My previous blog was asking whether we miss something significant in business processes because we focus a lot of attention on controls and control testing. I’d like to extend that thread a bit in this follow-on blog.
Of course it is important to have controls over parts of a process. The idea that a chain is only as strong as its weakest link is completely justified and necessary to manage.
But don’t we also need to consider that the chain is the right length? And that it connects A to B to C, and that there isn’t an unexpected branch from B to D, or sometimes a short-cut from A to C?
How sure are we of our business processes?
The basis for my thesis is: do we have enough focus and accountability on the ‘as-is’ or business as usual (BAU) processes that drive businesses?
And I’m not trying to reinvent Business Process Control / Mining here (is the process happening as planned), I’m drawing attention to a more formal, audited, process sign off approach (is it still the right process).
- There are existing processes that everyone hopefully follows – simple ones are easy to ‘see’ and know if they are fit and safe for purpose. But are we sure about complex ones, are they correct and safe?
- There are planned changes to process that fall within a change management programme and we can expect that in this case the resulting processes are reviewed and ‘signed off’
- But if we have a process, is it actually being followed faithfully during BAU use (designed process vs operating process)?
- Do BAU processes properly account for manual activities amongst automated processes and their impact on the overall process? Do they properly account for handovers from one IT system to another, and that impact on the overall process? Do they properly account for use of RPA and the impact on the overall process? How often are they checked for deviations from BAU?
- Processes can be compromised by cyberattacks
- External events can result in opaque process changes
As I was writing this I could feel my brain being pulled one level down into controls over parts of a process. But controls focus on a small ‘sub-process’ (one of the links in the chain) – it’s all they can pragmatically ‘see’ – and not the reason for the process existing. If some smaller aspect of the process is higher risk or more vulnerable, of course it requires strong controls. But that doesn’t mean the overall process can be assumed to be safe and operating as expected. Granular controls have no context to the overall process or reference to each other. And that’s the point of this blog. Think of the Swiss Cheese model of risk.
CFOs and their teams are the gatekeepers for the critical data required to generate forecasts and support senior leaders’ strategic plans and decisions.

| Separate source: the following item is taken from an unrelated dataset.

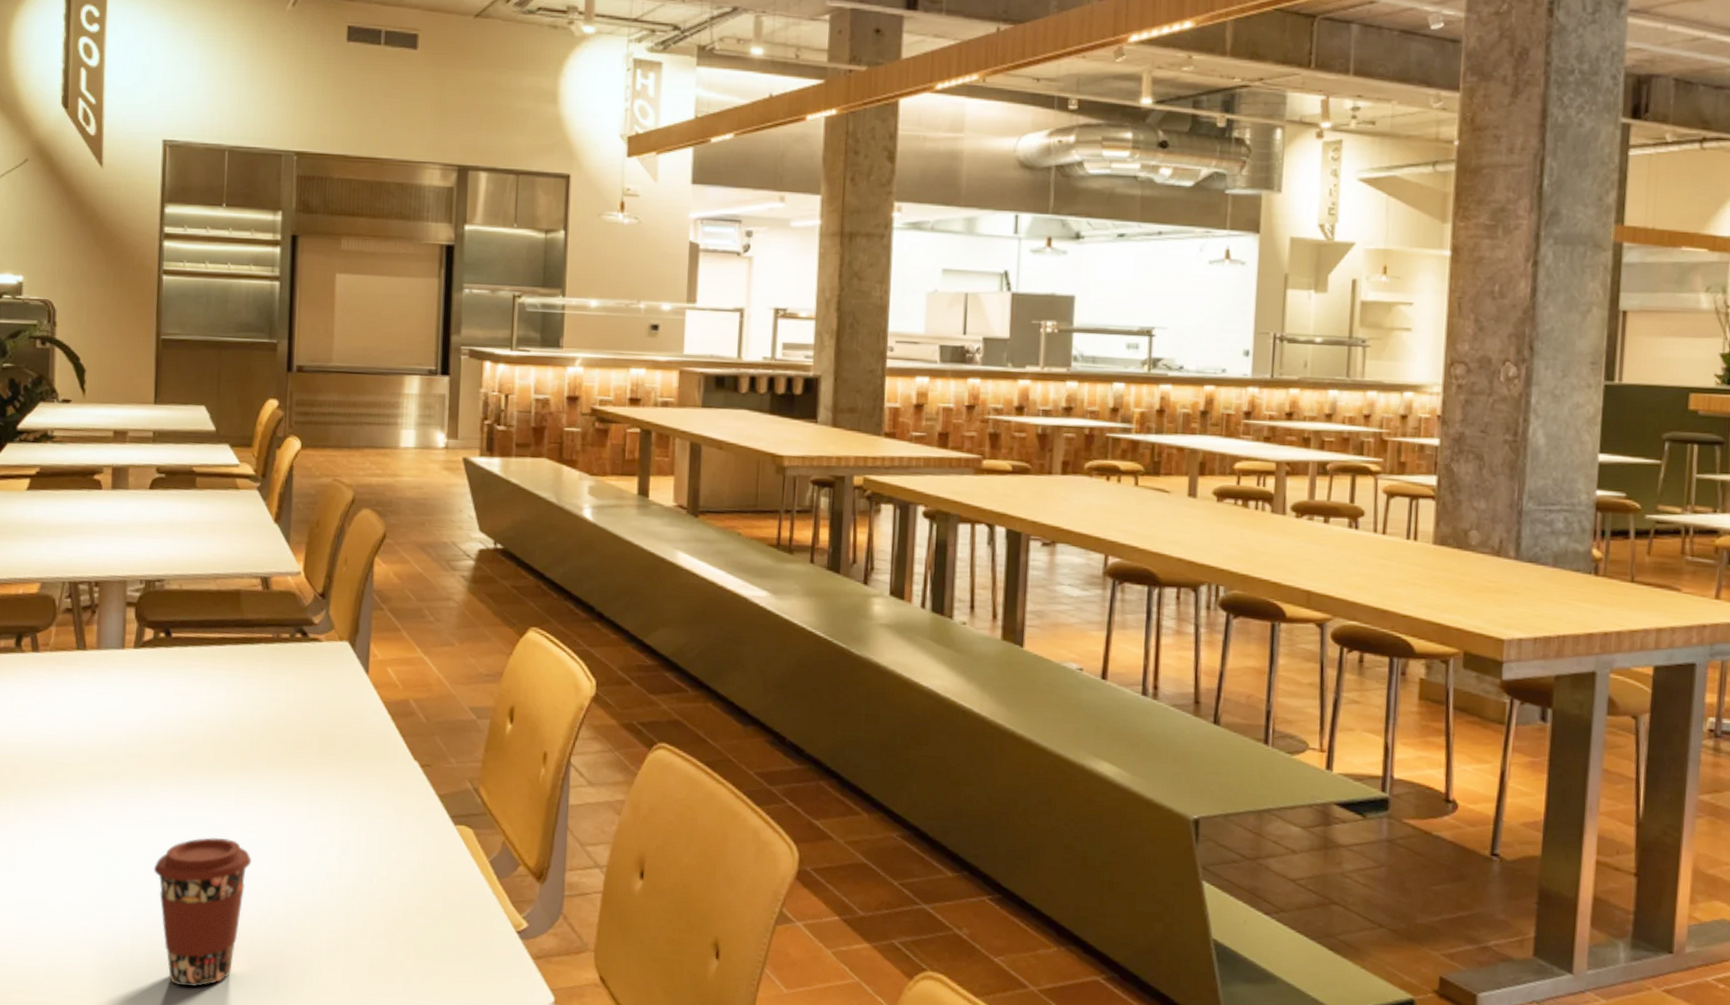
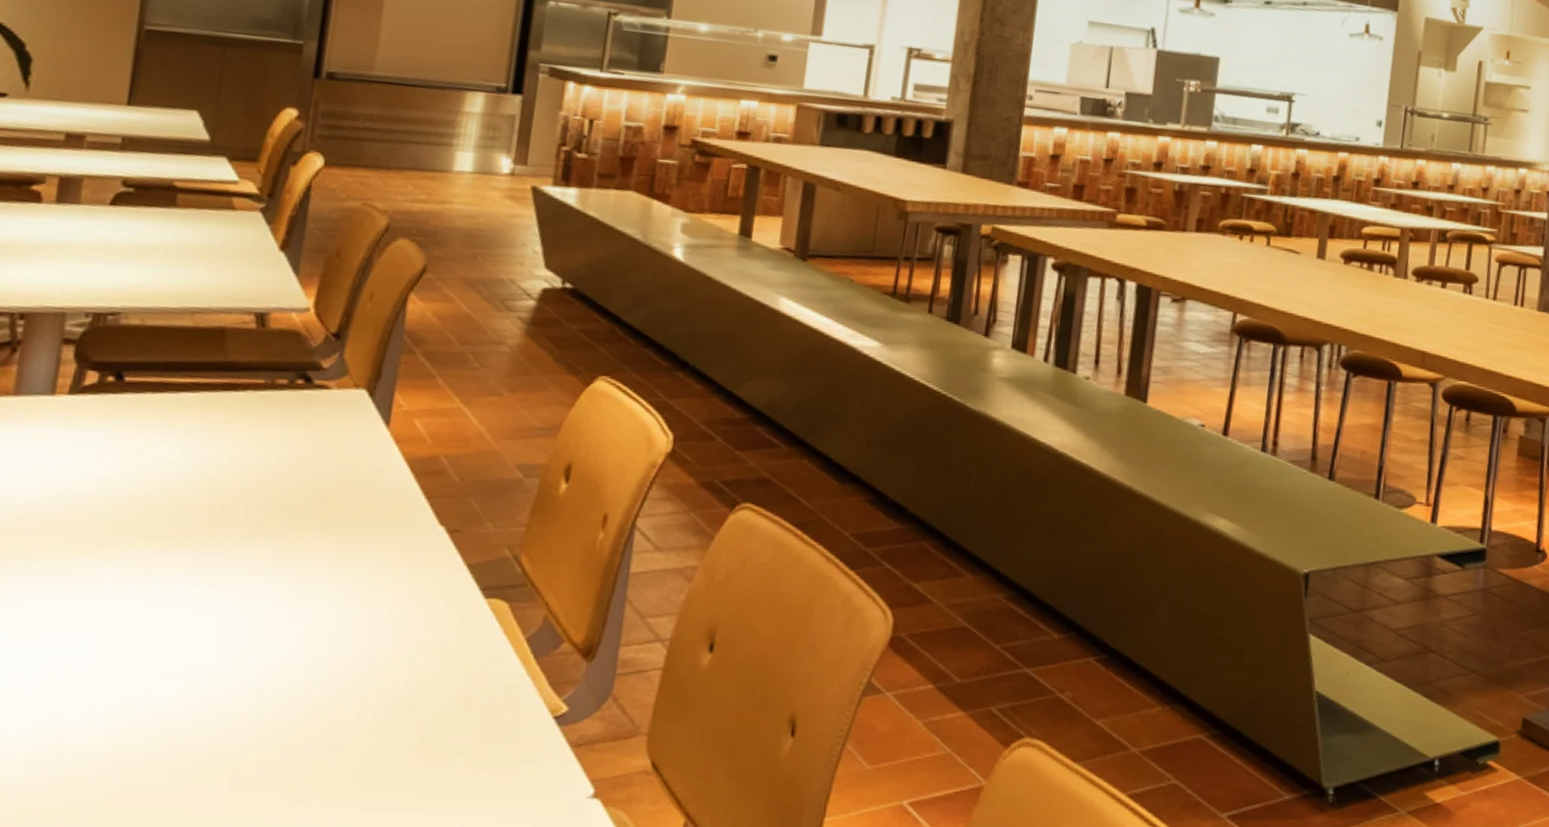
coffee cup: present [153,837,252,987] -> none [69,621,211,804]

At the top of the four areas of technology that show the most promise for use in finance are automation and robotics, to improve processes in finance say McKinsey. So yes CFO’s can benefit from controls over RPA’s (a small chunk of process) and automation (un-pack that and find a plethora of smaller sub-processes) for efficiencies. But where is the assurance over the end to end BAU process, which is what delivers the substance for forecasts and strategy?
At SAP we tend to talk about 4 key ERP processes for the Intelligent Enterprise:
- Lead to Cash
- Design to Operate
- Source to Pay
- Recruit to Retire
Each of these are fundamental for an effective and efficient business. We propose standard and best practice versions of these. But they can be changed (list at the top) which can result in unexpected, hidden, costly, even fraudulent BAU variants. This can erode the accuracy of critical data, weaken the accuracy and reliability forecasts, and potentially derail corporate strategy execution.
So maybe we need a more formalised assurance over business as usual processes cycle, focussing on the as-is processes operating in the business? And paradoxically I think this need is going to increase the more we automate processes.